Brussels, 09 Nov 2004
The European University Association (EUA) has responded to the Commission's proposals on the future of European research with calls for more measures to support universities' participation in European research activities.
The EUA focuses on five areas in its paper: basic research; research training and career development; university infrastructure; inter-university cooperation at European level; and the role of universities in regional development.
Universities are 'strategically placed at the interplay of RTD [research and technological development], educational and regional development policies at both national and European level,' according to the EUA. 'Future research policy and practice should [therefore] take account of this unique role and thus of the potential added value brought by the universities to the European research effort in a mid to long term perspective,' reads the paper.

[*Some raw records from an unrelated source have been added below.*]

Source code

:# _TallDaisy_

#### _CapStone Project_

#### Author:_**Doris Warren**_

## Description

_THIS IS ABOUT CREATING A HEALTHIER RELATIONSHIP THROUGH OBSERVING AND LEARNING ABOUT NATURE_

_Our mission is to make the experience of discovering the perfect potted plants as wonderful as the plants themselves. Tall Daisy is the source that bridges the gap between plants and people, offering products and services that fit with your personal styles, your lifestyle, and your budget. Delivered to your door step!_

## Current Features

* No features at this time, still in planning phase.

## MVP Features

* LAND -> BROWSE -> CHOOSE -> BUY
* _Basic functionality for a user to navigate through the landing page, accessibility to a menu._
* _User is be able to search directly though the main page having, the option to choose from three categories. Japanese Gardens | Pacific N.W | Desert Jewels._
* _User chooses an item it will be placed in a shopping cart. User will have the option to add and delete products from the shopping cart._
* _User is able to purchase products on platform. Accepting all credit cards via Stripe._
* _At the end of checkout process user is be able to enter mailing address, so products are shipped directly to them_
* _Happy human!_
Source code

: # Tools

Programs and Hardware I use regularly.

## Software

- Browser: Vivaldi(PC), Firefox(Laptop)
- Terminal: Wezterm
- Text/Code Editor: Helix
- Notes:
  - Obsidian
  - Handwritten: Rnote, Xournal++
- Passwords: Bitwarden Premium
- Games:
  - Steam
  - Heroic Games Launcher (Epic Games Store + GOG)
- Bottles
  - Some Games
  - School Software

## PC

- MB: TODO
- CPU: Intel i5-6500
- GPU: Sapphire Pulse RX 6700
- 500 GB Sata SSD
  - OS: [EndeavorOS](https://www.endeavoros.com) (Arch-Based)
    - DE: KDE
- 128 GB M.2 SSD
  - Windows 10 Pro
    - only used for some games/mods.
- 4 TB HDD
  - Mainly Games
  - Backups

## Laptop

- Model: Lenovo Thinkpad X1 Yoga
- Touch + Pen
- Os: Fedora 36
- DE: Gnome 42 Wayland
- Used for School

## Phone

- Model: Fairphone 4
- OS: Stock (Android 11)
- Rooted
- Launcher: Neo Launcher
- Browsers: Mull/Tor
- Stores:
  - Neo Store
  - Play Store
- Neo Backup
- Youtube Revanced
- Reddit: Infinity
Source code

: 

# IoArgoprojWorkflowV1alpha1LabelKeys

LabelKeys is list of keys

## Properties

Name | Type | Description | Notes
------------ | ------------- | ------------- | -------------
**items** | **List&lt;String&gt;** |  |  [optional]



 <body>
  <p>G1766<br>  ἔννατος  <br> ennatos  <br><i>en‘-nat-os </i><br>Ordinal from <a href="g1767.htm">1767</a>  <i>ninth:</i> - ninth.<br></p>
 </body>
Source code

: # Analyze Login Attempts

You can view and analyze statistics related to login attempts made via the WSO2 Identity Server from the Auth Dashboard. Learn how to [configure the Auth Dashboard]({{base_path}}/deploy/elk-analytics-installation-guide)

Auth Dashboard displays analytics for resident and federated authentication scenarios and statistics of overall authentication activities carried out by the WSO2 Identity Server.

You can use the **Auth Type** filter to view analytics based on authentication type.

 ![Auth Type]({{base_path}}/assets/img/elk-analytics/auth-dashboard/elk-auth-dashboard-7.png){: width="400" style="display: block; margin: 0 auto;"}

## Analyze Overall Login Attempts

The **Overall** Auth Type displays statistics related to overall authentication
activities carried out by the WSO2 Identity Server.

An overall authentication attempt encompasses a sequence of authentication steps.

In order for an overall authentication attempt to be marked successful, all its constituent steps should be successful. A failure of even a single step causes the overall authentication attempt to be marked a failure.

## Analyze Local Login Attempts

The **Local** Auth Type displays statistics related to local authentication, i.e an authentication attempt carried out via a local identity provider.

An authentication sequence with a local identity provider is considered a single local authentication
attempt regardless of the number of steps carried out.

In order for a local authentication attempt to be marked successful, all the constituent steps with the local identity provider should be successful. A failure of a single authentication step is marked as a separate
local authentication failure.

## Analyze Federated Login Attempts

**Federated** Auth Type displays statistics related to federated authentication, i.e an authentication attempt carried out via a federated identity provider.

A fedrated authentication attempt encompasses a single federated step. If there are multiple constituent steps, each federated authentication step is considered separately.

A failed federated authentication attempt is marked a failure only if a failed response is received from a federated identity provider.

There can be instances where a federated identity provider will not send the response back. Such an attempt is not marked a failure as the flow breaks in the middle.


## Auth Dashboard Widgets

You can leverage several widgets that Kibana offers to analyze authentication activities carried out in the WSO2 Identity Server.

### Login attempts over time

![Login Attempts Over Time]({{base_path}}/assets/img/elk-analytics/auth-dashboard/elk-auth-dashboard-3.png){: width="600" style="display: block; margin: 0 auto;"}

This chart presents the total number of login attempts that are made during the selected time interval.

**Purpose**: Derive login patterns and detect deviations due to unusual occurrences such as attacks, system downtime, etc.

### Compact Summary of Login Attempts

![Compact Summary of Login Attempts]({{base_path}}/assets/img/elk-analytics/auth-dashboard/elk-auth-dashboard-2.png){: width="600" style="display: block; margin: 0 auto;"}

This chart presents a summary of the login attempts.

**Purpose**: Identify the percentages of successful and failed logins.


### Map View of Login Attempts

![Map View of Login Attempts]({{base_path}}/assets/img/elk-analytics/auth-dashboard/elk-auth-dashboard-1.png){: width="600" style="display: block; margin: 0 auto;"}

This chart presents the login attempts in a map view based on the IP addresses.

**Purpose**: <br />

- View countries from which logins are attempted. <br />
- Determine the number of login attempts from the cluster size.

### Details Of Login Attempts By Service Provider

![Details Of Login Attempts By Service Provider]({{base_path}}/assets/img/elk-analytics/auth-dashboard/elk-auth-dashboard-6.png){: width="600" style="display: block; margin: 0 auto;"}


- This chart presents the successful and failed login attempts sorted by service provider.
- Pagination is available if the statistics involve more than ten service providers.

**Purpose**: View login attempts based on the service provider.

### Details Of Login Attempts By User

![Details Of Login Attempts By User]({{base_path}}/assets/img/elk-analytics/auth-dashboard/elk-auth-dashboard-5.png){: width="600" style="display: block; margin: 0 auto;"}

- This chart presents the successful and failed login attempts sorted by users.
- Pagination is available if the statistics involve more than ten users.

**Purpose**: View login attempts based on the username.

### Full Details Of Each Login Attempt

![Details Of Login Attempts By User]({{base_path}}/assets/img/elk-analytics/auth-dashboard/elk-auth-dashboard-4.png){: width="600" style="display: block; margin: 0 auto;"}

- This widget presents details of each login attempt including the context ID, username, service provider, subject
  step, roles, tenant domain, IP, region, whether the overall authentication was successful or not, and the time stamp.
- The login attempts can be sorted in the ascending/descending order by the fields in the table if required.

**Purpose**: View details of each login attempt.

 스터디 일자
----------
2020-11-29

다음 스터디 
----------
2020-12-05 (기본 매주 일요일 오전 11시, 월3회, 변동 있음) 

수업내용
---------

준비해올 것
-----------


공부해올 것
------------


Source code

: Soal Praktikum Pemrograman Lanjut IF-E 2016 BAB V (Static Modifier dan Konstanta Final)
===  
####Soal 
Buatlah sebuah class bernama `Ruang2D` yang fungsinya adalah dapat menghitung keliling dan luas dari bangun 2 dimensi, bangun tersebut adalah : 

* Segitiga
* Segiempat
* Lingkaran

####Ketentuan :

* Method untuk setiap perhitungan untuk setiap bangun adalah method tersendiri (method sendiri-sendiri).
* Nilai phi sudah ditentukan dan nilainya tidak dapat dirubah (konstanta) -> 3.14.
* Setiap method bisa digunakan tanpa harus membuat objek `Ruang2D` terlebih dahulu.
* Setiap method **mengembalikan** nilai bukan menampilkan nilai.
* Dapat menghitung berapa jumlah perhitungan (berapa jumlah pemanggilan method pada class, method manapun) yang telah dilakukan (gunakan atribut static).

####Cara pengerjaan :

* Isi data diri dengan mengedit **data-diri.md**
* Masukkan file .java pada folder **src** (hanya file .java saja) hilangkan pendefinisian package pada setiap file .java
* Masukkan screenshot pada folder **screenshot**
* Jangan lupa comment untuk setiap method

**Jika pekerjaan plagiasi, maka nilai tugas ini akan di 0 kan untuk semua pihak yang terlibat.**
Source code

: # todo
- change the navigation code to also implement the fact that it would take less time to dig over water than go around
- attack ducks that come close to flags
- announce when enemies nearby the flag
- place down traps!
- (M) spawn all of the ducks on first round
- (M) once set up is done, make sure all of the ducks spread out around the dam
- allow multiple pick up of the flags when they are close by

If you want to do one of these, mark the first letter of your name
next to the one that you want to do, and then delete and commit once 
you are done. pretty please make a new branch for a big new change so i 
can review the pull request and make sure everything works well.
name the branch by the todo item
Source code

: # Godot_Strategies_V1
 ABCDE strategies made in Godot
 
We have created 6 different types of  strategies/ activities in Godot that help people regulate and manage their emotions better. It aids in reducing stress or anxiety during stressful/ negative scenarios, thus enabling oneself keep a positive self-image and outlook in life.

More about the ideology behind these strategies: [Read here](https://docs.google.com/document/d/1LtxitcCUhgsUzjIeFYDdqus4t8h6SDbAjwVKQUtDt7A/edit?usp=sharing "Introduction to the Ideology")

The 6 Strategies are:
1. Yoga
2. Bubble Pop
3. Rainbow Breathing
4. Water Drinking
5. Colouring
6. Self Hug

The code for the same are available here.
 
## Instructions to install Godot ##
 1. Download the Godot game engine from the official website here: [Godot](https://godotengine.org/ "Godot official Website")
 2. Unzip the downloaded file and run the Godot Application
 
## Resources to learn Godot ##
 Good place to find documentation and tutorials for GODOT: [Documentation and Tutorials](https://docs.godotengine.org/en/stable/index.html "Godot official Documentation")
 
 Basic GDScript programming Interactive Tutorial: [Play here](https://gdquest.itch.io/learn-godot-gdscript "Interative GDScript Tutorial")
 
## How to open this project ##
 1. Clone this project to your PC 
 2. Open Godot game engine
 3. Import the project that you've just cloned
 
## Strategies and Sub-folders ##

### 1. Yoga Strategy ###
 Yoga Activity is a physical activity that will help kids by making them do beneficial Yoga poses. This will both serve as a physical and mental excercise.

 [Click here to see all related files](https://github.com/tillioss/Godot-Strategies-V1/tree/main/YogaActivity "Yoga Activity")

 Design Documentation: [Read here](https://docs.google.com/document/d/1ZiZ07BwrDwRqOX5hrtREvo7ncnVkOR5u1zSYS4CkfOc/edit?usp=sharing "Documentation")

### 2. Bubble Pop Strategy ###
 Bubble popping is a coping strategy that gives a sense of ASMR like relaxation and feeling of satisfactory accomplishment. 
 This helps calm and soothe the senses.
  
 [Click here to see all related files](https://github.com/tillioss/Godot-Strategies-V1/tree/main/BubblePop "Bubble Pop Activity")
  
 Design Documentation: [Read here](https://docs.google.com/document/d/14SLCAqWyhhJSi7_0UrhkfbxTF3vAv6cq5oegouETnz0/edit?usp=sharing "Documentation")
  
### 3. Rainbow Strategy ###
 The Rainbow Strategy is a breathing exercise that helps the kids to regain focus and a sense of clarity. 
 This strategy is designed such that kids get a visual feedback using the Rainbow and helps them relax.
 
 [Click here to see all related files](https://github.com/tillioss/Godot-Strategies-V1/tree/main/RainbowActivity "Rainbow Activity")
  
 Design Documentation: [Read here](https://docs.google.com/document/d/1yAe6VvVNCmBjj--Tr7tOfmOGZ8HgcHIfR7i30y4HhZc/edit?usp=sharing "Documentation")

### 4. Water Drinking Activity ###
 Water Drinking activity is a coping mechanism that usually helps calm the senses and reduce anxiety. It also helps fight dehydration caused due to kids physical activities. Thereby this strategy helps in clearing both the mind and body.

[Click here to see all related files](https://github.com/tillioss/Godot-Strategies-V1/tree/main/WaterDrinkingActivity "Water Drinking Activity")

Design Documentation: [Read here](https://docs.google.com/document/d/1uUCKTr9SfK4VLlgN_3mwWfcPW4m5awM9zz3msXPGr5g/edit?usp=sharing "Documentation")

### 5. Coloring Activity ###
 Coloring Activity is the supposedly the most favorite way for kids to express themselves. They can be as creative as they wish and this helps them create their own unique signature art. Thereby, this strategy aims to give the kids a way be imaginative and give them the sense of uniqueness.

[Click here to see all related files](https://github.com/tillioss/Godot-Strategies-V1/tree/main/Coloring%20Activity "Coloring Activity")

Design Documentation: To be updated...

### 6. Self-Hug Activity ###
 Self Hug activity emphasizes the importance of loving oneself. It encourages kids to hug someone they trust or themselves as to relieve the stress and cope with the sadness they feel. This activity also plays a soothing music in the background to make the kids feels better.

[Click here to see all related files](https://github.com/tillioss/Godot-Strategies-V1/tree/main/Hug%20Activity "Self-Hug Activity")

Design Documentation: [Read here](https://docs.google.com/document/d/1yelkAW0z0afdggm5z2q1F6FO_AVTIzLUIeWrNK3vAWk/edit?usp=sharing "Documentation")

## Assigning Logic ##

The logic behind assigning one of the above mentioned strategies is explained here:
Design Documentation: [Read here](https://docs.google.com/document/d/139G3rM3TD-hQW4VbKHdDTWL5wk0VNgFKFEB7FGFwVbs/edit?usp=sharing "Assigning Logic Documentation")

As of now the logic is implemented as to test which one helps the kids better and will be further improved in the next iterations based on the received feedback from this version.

While universities are already involved in the EU's Sixth Framework Programme (FP6) for research, involvement is currently at the level of individual researchers and teams of researchers. The EUA would like to see the participation of universities as institutions in future research programmes, and believes this can be achieved by specifying the areas where universities have most to offer in terms of meeting the objectives of the framework programmes, and by using funding instruments that make participation more viable for universities.
The EUA endorses the Commission's objective of increasing support for Europe's very best researchers and research teams, but also underlines the importance of helping all universities to improve their research performance. While this position applies to European research activities in general, the EUA emphasises it in relation to the proposed European Research Council (ERC), which would fund basic research on a competitive basis.
The EUA supports the creation of an ERC, but draws attention to 'the inherent risk involved of privileging strong universities in some countries and regions to the detriment of others where capacity needs to be further developed.' Ensuring a balance could also be achieved by using the EU Structural Funds to boost research infrastructure capacity where needed, suggests the university association.
The importance of maintaining independence for the ERC is also emphasised by the EUA, as is the necessity of funding all types of basic research, not excluding the social sciences and humanities.
Staying with the idea that universities as a whole should be more involved in European research, the paper proposes that the institutions rather than individual scientists should be involved in the governance of the ERC.
The association is very supportive of the Marie Curie actions, which fund transnational mobility for training purposes. It calls for additional funding for the scheme in view of the level of oversubscription, and offers its backing for the new emphasis that it says is being placed on forging a strategic policy linkage between mobility actions and the development of European scientific careers. The EUA paper also supports the Commission's proposals for a 'European Researchers Charter' and a 'code of conduct for the recruitment of researchers'.
The EUA sees the ERA-NET scheme as another area where there is more room for university participation. The objective of the ERA-NET scheme is to step up the cooperation and coordination of research activities carried out at national or regional level in the Member States and Associated States through networking and the mutual opening up of national and regional research programmes.
''ERA-UNIV-NETS' would address governance issues pertaining to the research mission of universities, such as university-industry collaborations, university financing and research costs, research career development and recruitment, research infrastructure support and maintenance, financial management and accounting,' states the EUA.
Saving what it considers to be its most important recommendation to last, the EUA concludes by arguing that the increased budget that has been proposed for the Seventh Framework Programme (FP7) be used to improve the financial basis and viability of university participation in EU research activities.